Wacky Southern Gothic is how some reviewers described this novel, which may be an accurate description but does not quite get all of the picture. Maybe I should have a wacky Southern Gothic section to discuss this theme further. The novel is set in Monroe, Louisiana, described in the prologue as the corrugated paper capital of the North Delta Parishes. The novel is about Monroe but it is also about Billy Wayne Fontana and the Fontana family. The family is descended from Peregrine Fontana, who rose up out of the sticky, primordial ooze in about 1840. Though, as the late lamented Dr. Rexito Graves showed in his monograph, Billy Wayne has therefore only one thirty-second of Peregrine’s genes, he feels the curse of the clan. His first wife was Earlene Fontana, the country and western singer, but Billy Wayne could not make love to her because he was afraid of producing genetically defective children. He had been a novitiate priest but when Earlene had come to him for confession (which he was not authorised to give) he fell for her and off they went.

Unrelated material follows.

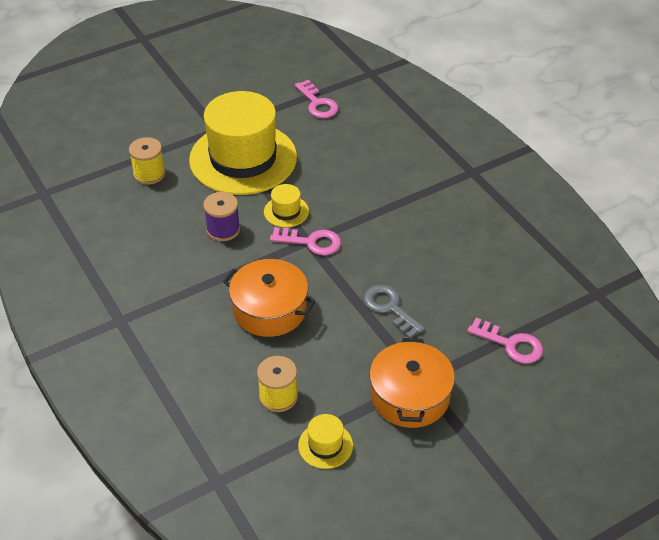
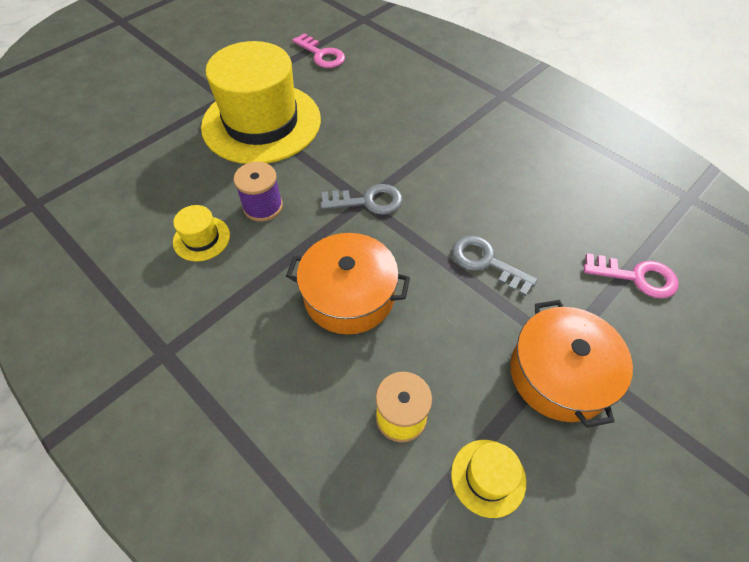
camera: 15 degrees left, 10 degrees up
yellow spool [129,137,166,185] -> none
yellow hat [264,184,309,228] -> yellow hat moved to [173,205,230,261]
pink key [270,227,341,255] -> grey key [320,184,402,215]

But it hadn’t worked out and Billy had been unfaithful with and then married Tami Lynne. They had two children – Moon Pie and Duane – but both had problems, one with heart problems, the other with flippers. But with Billy Wayne working nights, the couple barely saw each other and Tami Lynne starts having an affair with Russell Sikes and then left Billy. Billy set off with Duane, travelling around the country but, eventually returned home. However, the curse of the Fontanas struck again and again and it all ended tragically. In between, however, Dufresne has given us a wide range of characters and scenes – from the Great Books Club to George Dinwaddle, the assassin, from Vietnam vet Angelo Candella to Tami Lynne’s failed boyfriend, Russell. Earlene’s country and western songs and the Great Books Club act as a witty chorus to life in Monroe and life, in particular, in the doomed Fontana family. Wacky Southern comedy, yes, but there is more to Dufresne’s story, about life and how we cope with it.